The plunge took prices from close to 6-week highs back to the middle of the recent range. However, a US State Department spokesperson did warn that “there are still steps that we need to see taken” on a ceasefire and that while “I do believe we are close, that doesn’t mean were going to get there”.

Metals were better bid with the weaker US$ and hopes for an Israeli Hezbollah ceasefire lifting sentiment. Copper is up 0.8% to US$8,958 while aluminium is up 0.9% at $2,647. 

Finally note that iron ore markets continued marking time above $100 with the futures up 2.0% at US$102.75. There was little fresh news with the market very focussed on upcoming meetings in December including the Politburo meeting due early in the month and the Central Economic Work Conference mid-December. 

Australia: There were no major economic data releases yesterday.

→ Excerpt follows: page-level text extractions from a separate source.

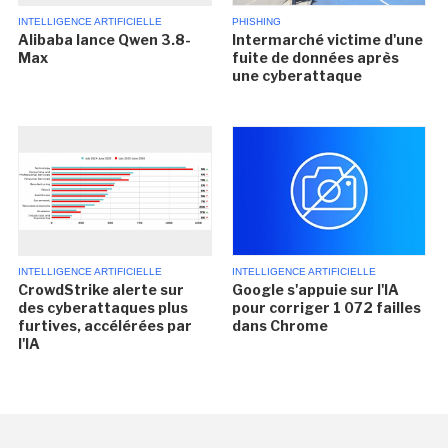
INTELLIGENCE ARTIFICIELLE
PHISHING
Alibaba lance Qwen 3.8-
Intermarché victime d'une
Max
fuite de données après
une cyberattaque
INTELLIGENCE ARTIFICIELLE
INTELLIGENCE ARTIFICIELLE
CrowdStrike alerte sur
Google s'appuie sur l'IA
des cyberattaques plus
pour corriger 1 072 failles
furtives, accélérées par
dans Chrome
l'IA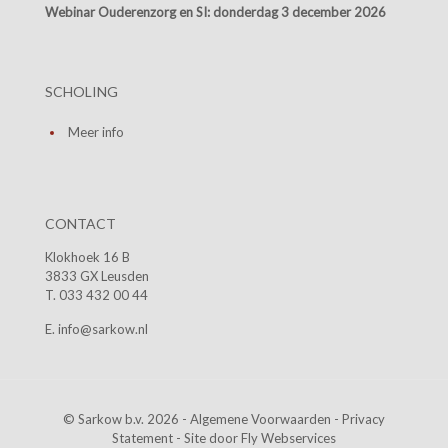
Webinar Ouderenzorg en SI:
donderdag 3 december 2026
SCHOLING
Meer info
CONTACT
Klokhoek 16 B
3833 GX Leusden
T. 033 432 00 44
E. info@sarkow.nl
© Sarkow b.v. 2026 -
Algemene Voorwaarden
-
Privacy
Statement
- Site door
Fly Webservices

China: The People’s Bank of China held the interest rate on the one-year medium-term lending facility steady at 2%, as widely expected. Note China is gradually reducing the use of the medium-term lending facility following announced monetary policy reform in June, instead focusing on seven-day repo agreements as a key anchor for policy.

Eurozone: Germany’s IFO Business Climate index eased in October to 85.7 - the bottom of its recent range.  Firms’ assessment of the current business conditions declined to a new 4-year low, but expectations remained little changed at the level broadly matching the average this year.

New Zealand: Retail sales volumes (i.e. excluding inflation) fell 0.1% in the Setpember quarter, a touch firmer than the consensus expectation for a 0.5% quarterly fall. Retail sales volumes have fallen in 10 of the past 11 quarters underscoring current softness in the NZ consumer. The Reserve Bank of New Zealand (RBNZ) has so far cut rates by 75 basis points and is expected to follow up with another 50 basis point cut this week. However, this is yet to translate into a meaningful improvement in consumer confidence or consumer spending.

The trade deficit narrowed slightly in October to $1.5bn from $2.2bn in September. Exports jumped to their highest level in three months, while imports were also firmer but increased at a slower pace.

United States: Ahead of the release of the Fed meeting minutes early tomorrow morning, Chicago Fed President Austan Goolsbee said he foresees the central bank continuing to lower rates toward a neutral stance. Goolsbee said “barring some convincing evidence of overheating, I don’t see the case for not continuing to have the fed funds rate decline”. Goolsbee is not a current voting member on the FOMC.

The Chicago Fed’s National Activity Index suggested that growth in the US remained below trend for a fifth consecutive month, despite official measures of activity remaining robust. The headline index declined to -0.4 in October, the lowest level since the start of the year.

The Dallas Fed Manufacturing Activity Index maintained its upward trend in place since July. The index of general business conditions was up in November, reaching its highest level in about 2 ½ years at -2.7.